O preconceito invertido por de baixo dos panos

A ideologia é algo muito louco. Grosso modo, é a forma de consciência que pega a realidade aparente e imediata e traduz como realidade concreta e natural. Por meio desse mecanismo, o particular é transformado em universal, e o injusto em justo.

Por exemplo, a verdade de que “todos nós somos seres humanos” seria a realidade aparente e imediata, óbvia por si só. Já o racismo, a homofobia, o machismo, a luta de classes etc. são a realidade concreta, ou seja, a realidade que apenas se revela na experiência. Por isso, essa realidade concreta também é a realidade mediata, isto é, que precisa da mediação social para ultrapassar o simples “estar aí” e adquirir uma forma real.

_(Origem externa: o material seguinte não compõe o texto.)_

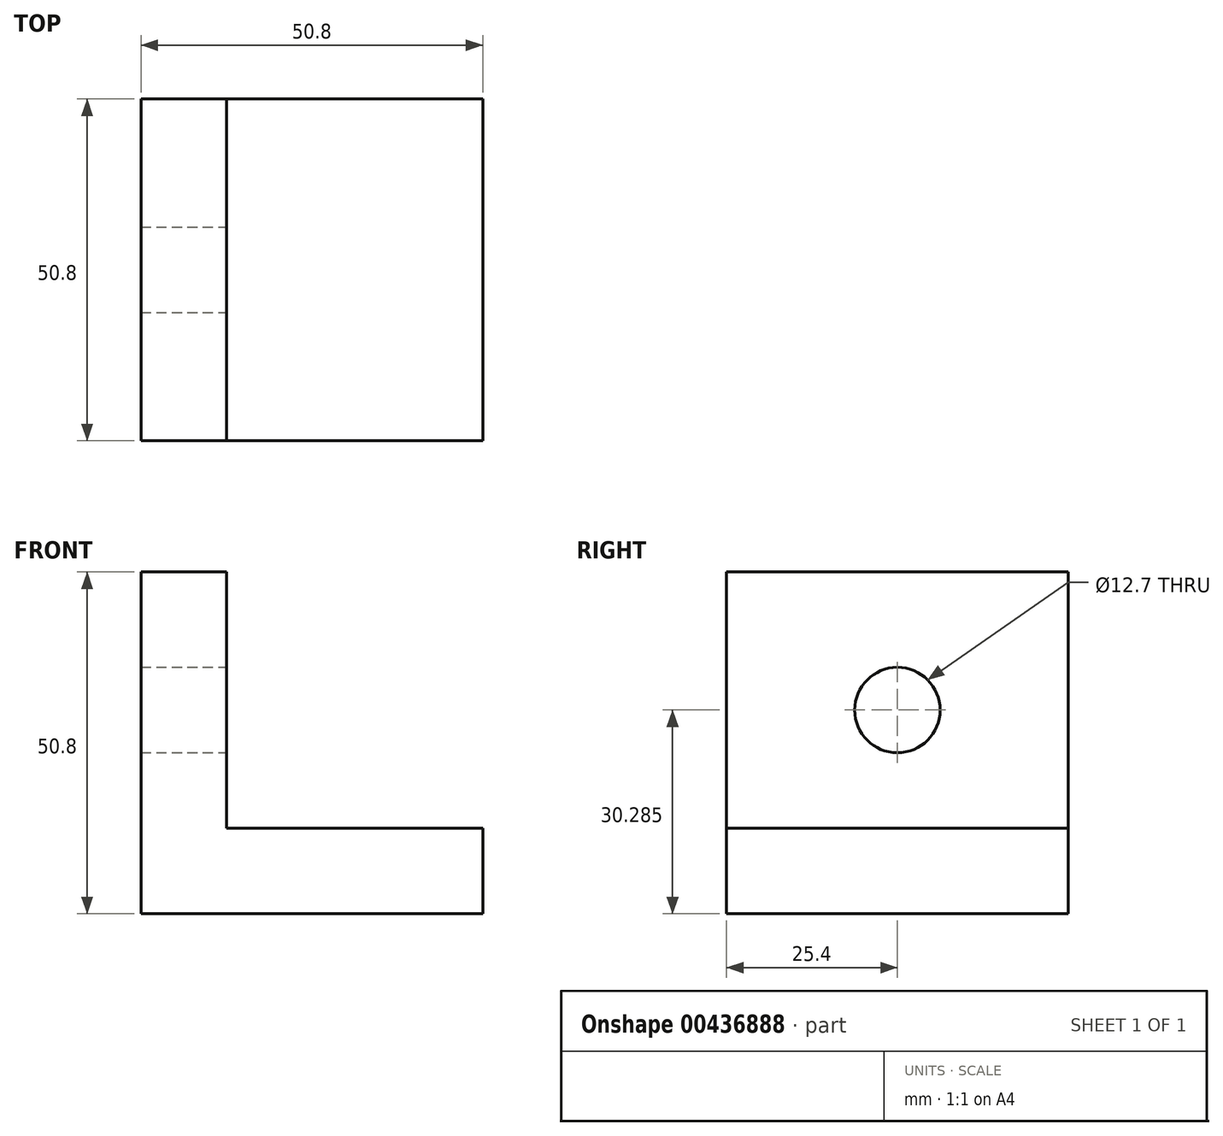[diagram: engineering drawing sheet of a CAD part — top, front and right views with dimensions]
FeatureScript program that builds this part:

A grande questão é que a manifestação da ideologia por si só não possui discernimento e tem como base a mera ignorância. Por isso, não deve haver culpa sobre quem reproduz a ideologia. Ela só se desconstrói com o debate e com a democracia. No entanto, a militância pró-ideologia, a qual temos visto mais intensamente nos últimos tempos no Brasil e no mundo, é outra história. É reacionarismo mesmo.

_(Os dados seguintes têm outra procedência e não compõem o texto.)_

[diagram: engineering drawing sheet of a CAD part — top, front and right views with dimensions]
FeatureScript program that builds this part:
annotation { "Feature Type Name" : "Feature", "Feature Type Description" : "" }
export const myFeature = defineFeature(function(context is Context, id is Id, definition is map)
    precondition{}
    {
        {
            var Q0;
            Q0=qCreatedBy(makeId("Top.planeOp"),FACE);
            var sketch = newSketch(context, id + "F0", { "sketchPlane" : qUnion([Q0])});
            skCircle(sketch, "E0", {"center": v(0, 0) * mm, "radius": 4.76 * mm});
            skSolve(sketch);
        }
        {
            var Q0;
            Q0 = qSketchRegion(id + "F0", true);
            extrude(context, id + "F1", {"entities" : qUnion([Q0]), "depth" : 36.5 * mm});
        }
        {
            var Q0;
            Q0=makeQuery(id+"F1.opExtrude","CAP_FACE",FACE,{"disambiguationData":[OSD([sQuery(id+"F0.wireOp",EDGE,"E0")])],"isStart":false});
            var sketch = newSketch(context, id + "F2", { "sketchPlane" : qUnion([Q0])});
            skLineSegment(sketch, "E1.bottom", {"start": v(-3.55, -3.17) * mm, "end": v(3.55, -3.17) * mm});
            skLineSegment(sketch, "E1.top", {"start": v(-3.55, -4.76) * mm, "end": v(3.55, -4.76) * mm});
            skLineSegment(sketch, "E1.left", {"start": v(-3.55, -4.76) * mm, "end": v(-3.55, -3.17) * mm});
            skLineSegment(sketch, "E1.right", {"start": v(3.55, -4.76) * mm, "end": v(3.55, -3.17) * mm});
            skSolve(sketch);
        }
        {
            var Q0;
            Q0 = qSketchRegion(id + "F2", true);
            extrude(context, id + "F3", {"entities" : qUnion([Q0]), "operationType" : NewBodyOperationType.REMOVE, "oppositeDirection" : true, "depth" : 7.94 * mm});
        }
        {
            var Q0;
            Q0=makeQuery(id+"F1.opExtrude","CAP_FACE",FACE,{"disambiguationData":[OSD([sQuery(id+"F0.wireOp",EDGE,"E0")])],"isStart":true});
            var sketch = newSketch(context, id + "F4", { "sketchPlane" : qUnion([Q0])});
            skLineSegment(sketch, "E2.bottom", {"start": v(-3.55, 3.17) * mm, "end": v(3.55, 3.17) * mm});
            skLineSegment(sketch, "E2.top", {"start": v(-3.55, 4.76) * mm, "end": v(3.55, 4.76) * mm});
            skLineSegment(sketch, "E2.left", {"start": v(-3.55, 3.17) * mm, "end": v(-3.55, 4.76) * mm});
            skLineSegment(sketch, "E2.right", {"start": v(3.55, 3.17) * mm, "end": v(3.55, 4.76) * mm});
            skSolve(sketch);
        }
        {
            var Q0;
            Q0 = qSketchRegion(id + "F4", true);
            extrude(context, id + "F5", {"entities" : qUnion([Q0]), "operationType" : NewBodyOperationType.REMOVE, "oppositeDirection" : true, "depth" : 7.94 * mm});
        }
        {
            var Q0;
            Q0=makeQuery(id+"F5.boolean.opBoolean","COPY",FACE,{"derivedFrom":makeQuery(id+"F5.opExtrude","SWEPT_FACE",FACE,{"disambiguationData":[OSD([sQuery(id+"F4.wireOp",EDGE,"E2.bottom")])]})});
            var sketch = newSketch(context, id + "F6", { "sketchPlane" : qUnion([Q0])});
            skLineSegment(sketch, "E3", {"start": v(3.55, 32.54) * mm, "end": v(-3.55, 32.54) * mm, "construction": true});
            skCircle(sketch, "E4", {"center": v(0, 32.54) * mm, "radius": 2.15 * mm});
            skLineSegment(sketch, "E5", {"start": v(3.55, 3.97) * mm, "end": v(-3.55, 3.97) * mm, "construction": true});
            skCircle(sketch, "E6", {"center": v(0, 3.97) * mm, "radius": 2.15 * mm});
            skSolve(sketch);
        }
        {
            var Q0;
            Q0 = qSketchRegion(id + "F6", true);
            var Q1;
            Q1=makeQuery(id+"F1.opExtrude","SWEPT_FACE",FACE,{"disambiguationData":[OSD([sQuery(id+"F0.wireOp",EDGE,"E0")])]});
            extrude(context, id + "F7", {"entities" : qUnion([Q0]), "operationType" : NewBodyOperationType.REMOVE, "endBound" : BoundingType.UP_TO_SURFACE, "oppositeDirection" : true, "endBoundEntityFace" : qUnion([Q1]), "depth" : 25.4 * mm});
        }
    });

Para o reacionarismo, todas as formas de desigualdades sociais, que seriam a realidade concreta, são lidas como seu inverso, isto é, como produto da ideia, que divide as pessoas e põe negros contra brancos, empregados contra seus patrões, LGBT contra heterossexuais, pessoas transgênero contra pessoas cis etc. De repente, falar de desigualdade social, desigualdade de gênero, desigualdade racial, que são coisas próprias da experiência humana, transforma-se em “ideologia” e é tratado como aquilo que perverte a realidade “concreta” da paz e da igualdade, que de concreta não tem nada.

O que quero dizer é que essa corrente de “Escola sem partido” e combate a “ideologia de gênero” tem nome. E chama-se má fé. Vem daqueles que têm consciência dessas desigualdades, mas que, em nome da verdadeira ideologia de que “todos somos iguais” (muito confortável para quem está no poder), buscam deslegitimar o discurso de quem está em baixo equiparando a sua experiência concreta à invenção ou ao delírio.

Como se pode ver, é um método tão velho quanto andar pra frente. Mas estamos aí para continuar de olho e expor essas artimanhas opressoras contra nós.